**DIRECTIONS FOR THIS TASK:** Write out all the material below again, renaming "scientific name" to "Latin name" everywhere it appears and leaving everything else as it is.
(begin)
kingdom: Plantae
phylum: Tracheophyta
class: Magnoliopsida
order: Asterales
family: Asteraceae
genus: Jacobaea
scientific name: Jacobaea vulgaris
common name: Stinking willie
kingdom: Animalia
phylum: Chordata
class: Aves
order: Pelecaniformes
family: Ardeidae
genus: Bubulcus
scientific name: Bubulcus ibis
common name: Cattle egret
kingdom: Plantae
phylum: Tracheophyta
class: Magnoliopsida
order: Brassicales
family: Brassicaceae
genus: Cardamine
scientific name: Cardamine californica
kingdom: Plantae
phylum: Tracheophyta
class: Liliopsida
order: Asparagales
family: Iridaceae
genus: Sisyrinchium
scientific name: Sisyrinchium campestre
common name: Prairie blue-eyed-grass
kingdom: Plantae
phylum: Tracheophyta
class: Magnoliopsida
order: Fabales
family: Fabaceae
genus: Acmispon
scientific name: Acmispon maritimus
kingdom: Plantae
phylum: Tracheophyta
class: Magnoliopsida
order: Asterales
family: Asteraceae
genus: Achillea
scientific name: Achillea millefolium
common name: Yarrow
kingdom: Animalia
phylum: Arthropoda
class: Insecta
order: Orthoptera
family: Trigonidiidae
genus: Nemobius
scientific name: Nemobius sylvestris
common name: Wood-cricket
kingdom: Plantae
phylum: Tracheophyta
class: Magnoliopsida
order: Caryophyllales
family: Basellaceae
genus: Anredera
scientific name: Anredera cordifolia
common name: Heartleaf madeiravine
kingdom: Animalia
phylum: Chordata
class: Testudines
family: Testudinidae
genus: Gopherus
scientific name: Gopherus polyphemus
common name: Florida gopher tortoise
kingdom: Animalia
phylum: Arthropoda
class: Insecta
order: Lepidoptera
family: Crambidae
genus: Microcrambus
(end)
**OUTPUT OF THE TASK:**
kingdom: Plantae
phylum: Tracheophyta
class: Magnoliopsida
order: Asterales
family: Asteraceae
genus: Jacobaea
Latin name: Jacobaea vulgaris
common name: Stinking willie
kingdom: Animalia
phylum: Chordata
class: Aves
order: Pelecaniformes
family: Ardeidae
genus: Bubulcus
Latin name: Bubulcus ibis
common name: Cattle egret
kingdom: Plantae
phylum: Tracheophyta
class: Magnoliopsida
order: Brassicales
family: Brassicaceae
genus: Cardamine
Latin name: Cardamine californica
kingdom: Plantae
phylum: Tracheophyta
class: Liliopsida
order: Asparagales
family: Iridaceae
genus: Sisyrinchium
Latin name: Sisyrinchium campestre
common name: Prairie blue-eyed-grass
kingdom: Plantae
phylum: Tracheophyta
class: Magnoliopsida
order: Fabales
family: Fabaceae
genus: Acmispon
Latin name: Acmispon maritimus
kingdom: Plantae
phylum: Tracheophyta
class: Magnoliopsida
order: Asterales
family: Asteraceae
genus: Achillea
Latin name: Achillea millefolium
common name: Yarrow
kingdom: Animalia
phylum: Arthropoda
class: Insecta
order: Orthoptera
family: Trigonidiidae
genus: Nemobius
Latin name: Nemobius sylvestris
common name: Wood-cricket
kingdom: Plantae
phylum: Tracheophyta
class: Magnoliopsida
order: Caryophyllales
family: Basellaceae
genus: Anredera
Latin name: Anredera cordifolia
common name: Heartleaf madeiravine
kingdom: Animalia
phylum: Chordata
class: Testudines
family: Testudinidae
genus: Gopherus
Latin name: Gopherus polyphemus
common name: Florida gopher tortoise
kingdom: Animalia
phylum: Arthropoda
class: Insecta
order: Lepidoptera
family: Crambidae
genus: Microcrambus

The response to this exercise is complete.